■ Your assignment: Your response must be an exact transcription of the lines from the one containing "cell carcinoma) tissue" through the final line of the data.

### Collected material ###

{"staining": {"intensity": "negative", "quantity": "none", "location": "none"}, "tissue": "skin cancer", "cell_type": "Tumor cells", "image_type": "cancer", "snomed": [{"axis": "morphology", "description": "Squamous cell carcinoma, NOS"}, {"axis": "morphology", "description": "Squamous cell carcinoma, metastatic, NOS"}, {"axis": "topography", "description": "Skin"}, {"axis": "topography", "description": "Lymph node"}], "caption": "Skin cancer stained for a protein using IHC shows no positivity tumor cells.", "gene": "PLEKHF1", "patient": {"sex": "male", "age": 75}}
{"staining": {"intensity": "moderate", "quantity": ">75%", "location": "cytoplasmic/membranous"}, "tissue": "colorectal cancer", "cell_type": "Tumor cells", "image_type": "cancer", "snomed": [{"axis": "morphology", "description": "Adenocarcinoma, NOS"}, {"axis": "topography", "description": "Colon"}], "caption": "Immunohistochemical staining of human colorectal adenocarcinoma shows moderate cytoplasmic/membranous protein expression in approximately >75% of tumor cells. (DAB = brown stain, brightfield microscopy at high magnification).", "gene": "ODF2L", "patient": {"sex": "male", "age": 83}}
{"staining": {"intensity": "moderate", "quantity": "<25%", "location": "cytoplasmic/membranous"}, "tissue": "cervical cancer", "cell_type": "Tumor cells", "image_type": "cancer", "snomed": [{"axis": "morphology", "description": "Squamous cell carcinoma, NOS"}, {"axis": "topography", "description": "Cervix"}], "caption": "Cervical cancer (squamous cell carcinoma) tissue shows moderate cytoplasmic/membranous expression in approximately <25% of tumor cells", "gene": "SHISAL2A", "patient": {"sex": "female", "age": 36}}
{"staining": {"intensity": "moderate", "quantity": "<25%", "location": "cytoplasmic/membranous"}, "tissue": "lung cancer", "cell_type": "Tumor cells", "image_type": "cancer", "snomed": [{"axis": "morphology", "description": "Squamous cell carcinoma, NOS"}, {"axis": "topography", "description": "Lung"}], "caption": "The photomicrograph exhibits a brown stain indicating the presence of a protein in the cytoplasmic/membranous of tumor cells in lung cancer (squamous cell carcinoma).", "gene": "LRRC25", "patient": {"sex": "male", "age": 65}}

###

■ Problem solution:
{"staining": {"intensity": "moderate", "quantity": "<25%", "location": "cytoplasmic/membranous"}, "tissue": "cervical cancer", "cell_type": "Tumor cells", "image_type": "cancer", "snomed": [{"axis": "morphology", "description": "Squamous cell carcinoma, NOS"}, {"axis": "topography", "description": "Cervix"}], "caption": "Cervical cancer (squamous cell carcinoma) tissue shows moderate cytoplasmic/membranous expression in approximately <25% of tumor cells", "gene": "SHISAL2A", "patient": {"sex": "female", "age": 36}}
{"staining": {"intensity": "moderate", "quantity": "<25%", "location": "cytoplasmic/membranous"}, "tissue": "lung cancer", "cell_type": "Tumor cells", "image_type": "cancer", "snomed": [{"axis": "morphology", "description": "Squamous cell carcinoma, NOS"}, {"axis": "topography", "description": "Lung"}], "caption": "The photomicrograph exhibits a brown stain indicating the presence of a protein in the cytoplasmic/membranous of tumor cells in lung cancer (squamous cell carcinoma).", "gene": "LRRC25", "patient": {"sex": "male", "age": 65}}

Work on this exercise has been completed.